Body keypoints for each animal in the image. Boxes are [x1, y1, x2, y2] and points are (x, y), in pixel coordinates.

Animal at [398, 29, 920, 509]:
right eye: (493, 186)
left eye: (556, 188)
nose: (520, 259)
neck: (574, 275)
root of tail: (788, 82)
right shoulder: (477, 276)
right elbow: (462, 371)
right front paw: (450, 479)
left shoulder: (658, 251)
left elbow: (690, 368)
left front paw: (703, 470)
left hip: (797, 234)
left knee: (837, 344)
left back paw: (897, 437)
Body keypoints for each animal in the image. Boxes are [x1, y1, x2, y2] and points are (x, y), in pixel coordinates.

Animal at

--

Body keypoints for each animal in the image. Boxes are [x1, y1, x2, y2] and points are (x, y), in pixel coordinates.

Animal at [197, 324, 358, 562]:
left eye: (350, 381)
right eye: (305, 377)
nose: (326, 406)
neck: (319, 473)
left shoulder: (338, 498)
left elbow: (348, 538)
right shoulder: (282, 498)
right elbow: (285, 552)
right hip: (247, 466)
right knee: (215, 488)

--

__ASSIGNMENT__. Return every line above where "right" appears.

__YOUR RESPONSE__.
right eye: (493, 186)
right shoulder: (477, 276)
right elbow: (462, 371)
right front paw: (450, 479)
right eye: (305, 377)
right shoulder: (282, 498)
right elbow: (285, 552)
right hip: (247, 466)
right knee: (215, 488)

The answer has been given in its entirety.